Шекспир любит самый обыкновенный символ. Горб Ричарда — это символ. Мне казалось даже, что начинать Ричарда нужно с тени его.

Солнце бросает лучи и движение его тени напоминает ему о горбе. Поэтому он отстранен от людей. Но зато после, когда путем взломов и убийств, вопреки горбу и уродству, Ричард врывается на престол (так же с поджогами и взломами ворвался в историю Гитлер), — тогда Ричард становится настолько дерзким, что у гроба побеждает леди Анну. Он вызывает солнце на поединок (…)

Но в какую‑то минуту наступает перелом, солнце всегда побеждает. И в эту минуту, пожалуй одну из наиболее интересных минут в роли Ричарда, Ричард пытается отделаться от своего горба (…)

Вот моя концепция Ричарда.

Я не хочу говорить больше только потому, что в работе мне боязно слишком многое выбалтывать — этим я лишаю себя стимула (…)

Еще я думаю о Шейлоке.

Шейлок — еврей. Он жадный — он потребовал кусок мяса. Да, он жадный Шейлок, да, он потребовал вырезать у Антонио фунт мяса. А что вырезали из жизни, из тела Шейлока? Дочь. Имя. Он был изгнан в гетто. По отношению к нему было все дозволено. А ему не было дозволено ничего.

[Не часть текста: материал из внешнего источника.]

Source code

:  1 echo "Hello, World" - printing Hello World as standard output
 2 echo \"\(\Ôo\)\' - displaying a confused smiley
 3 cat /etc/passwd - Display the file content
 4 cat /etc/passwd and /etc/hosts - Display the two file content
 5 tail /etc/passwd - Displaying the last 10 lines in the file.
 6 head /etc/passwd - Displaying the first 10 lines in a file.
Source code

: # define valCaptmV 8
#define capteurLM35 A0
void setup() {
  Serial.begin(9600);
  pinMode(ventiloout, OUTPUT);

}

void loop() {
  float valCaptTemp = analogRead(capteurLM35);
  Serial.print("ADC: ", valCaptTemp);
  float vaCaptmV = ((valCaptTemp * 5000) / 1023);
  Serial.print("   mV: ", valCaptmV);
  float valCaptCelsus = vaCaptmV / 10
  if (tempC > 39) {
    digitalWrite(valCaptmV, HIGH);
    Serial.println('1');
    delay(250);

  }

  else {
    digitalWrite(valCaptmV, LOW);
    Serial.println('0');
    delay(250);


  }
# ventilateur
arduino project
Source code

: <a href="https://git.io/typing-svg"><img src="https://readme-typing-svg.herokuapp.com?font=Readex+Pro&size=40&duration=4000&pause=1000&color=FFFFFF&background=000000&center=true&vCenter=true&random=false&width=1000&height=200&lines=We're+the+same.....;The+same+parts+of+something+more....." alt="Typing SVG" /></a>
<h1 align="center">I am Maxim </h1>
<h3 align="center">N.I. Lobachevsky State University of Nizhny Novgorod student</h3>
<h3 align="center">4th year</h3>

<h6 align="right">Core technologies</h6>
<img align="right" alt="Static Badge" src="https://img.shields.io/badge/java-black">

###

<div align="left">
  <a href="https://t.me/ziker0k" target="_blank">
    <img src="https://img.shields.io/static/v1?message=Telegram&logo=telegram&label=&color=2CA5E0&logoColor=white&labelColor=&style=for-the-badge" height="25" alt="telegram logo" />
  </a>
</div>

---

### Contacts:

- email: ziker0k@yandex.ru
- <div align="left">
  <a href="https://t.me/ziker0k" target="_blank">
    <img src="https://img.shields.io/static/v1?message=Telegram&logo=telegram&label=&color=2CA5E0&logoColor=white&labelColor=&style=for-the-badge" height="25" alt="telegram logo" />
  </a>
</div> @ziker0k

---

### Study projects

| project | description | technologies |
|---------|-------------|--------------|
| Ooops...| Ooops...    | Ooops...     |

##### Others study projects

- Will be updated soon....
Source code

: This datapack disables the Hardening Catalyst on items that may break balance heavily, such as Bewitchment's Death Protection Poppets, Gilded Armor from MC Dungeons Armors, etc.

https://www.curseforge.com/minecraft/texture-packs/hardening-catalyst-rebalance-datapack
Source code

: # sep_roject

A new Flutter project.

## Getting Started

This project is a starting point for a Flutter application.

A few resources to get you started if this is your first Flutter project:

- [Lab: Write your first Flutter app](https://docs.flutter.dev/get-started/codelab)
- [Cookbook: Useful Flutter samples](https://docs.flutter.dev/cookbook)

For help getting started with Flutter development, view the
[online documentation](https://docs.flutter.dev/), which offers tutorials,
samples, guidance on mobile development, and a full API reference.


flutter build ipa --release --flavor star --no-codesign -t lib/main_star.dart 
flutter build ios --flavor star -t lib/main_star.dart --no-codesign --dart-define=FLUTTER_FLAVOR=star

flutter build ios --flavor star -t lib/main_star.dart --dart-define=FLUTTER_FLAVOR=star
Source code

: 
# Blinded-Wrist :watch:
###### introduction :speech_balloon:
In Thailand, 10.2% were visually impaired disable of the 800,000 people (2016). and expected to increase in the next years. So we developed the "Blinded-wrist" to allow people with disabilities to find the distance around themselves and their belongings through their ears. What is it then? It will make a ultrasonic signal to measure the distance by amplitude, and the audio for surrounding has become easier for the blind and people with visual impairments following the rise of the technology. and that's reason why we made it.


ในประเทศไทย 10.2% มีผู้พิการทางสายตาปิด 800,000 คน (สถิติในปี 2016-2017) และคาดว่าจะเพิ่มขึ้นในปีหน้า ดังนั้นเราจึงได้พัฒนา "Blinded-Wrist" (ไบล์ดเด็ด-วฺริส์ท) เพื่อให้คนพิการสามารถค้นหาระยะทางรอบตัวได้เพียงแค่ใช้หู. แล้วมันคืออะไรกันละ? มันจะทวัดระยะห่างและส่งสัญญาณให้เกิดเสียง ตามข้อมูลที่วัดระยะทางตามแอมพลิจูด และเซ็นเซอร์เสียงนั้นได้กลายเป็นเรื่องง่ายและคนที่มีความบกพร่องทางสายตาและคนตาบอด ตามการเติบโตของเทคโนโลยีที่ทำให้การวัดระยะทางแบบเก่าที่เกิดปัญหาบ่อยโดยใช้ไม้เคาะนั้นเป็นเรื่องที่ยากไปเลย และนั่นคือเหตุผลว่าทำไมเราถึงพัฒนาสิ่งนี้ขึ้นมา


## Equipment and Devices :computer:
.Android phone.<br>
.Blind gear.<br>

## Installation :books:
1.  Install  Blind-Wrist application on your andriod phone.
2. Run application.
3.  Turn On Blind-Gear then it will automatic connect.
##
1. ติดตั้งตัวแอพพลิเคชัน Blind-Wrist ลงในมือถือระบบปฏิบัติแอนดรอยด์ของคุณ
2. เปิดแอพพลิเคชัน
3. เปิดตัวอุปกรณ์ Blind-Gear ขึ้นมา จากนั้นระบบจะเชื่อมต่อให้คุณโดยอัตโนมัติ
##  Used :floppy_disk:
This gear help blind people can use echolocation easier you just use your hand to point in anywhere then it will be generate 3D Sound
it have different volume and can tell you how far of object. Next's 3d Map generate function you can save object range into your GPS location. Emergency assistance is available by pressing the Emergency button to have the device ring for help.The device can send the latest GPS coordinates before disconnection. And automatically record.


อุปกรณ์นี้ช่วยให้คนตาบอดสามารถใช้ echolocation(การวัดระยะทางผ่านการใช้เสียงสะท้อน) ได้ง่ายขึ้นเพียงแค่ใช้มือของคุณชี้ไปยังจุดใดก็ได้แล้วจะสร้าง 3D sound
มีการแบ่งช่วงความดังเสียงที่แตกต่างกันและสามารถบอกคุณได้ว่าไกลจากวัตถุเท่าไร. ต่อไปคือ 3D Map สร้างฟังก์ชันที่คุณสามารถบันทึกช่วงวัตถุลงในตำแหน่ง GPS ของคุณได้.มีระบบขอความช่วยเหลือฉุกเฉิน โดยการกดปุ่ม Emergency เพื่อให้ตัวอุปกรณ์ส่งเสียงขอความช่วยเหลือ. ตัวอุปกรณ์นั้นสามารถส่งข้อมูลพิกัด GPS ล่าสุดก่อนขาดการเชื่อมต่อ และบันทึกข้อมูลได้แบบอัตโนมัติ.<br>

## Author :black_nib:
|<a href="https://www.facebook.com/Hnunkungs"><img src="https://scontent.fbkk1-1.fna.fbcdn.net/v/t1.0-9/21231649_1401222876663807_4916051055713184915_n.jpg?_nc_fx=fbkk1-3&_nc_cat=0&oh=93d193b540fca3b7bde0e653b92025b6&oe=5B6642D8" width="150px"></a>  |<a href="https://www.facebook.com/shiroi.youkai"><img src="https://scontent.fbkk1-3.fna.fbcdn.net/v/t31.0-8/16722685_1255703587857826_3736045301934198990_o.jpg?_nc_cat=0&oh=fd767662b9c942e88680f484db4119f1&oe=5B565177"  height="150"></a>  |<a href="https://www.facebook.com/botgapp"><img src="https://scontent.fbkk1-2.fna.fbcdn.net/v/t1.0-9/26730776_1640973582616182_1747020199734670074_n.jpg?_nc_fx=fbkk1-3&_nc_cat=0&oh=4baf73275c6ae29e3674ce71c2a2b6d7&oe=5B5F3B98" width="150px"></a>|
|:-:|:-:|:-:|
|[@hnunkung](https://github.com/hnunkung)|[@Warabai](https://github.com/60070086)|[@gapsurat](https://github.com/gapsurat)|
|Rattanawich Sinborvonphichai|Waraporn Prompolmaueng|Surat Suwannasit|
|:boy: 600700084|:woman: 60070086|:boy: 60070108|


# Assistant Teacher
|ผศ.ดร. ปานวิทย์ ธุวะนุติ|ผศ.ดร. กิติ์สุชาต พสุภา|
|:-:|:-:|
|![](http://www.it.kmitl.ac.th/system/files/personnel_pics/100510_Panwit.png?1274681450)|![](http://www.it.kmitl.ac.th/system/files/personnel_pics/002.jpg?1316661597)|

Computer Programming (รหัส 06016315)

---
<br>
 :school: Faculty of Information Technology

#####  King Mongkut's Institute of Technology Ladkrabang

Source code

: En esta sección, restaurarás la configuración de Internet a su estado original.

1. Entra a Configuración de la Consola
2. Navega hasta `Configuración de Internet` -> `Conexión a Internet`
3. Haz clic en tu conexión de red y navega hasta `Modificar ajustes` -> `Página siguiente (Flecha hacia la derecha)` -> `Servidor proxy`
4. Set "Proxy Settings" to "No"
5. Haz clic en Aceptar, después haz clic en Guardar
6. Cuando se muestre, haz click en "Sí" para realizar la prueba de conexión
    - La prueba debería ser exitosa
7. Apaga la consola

Но и об этом мне не хотелось бы много говорить. Когда готовишь роль, нужно больше о ней молчать и меньше разговаривать…»

Я не случайно привела такой большой отрывок из его выступления.

Мне хотелось показать как интенсивно работала его мысль, ибо все, о чем он говорил, было создано и сыграно лишь в его воображении. Но ни одному из этих образов не суждено было увидеть свет.

Сохранились кусочки записей этого выступления, и к ним его же рукой сделана приписка: «очень наивно, но верно». И дальше под чертой он добавляет: «До чего же плохо написано! Самое страшное из всех проявлений человеческой глупости — это глупость самолюбования».

Собственно говоря, я даже не знаю, сделаны ли эти записи после прочтения доклада или до этого? Во всяком случае и то, и другое дает возможность проникнуть в то самое сокровенное его» Я», которое было скрыто бесконечными проблемами повседневной жизни.

Как бы там ни было, кроме Антифашистского комитета, Михоэлс был занят и театром. Репертуар должен был, как обычно» отражать наши победы». И если ценой многомиллионных жертв победа над фашистами и была одержана, то во всех других областях похвастаться было, мягко выражаясь, нечем. И именно поэтому хвастались. Чтобы отвлечь внимание народа от явной лжи, издавали» постановления», где с завидным апломбом громились наука, литература, театр, музыка.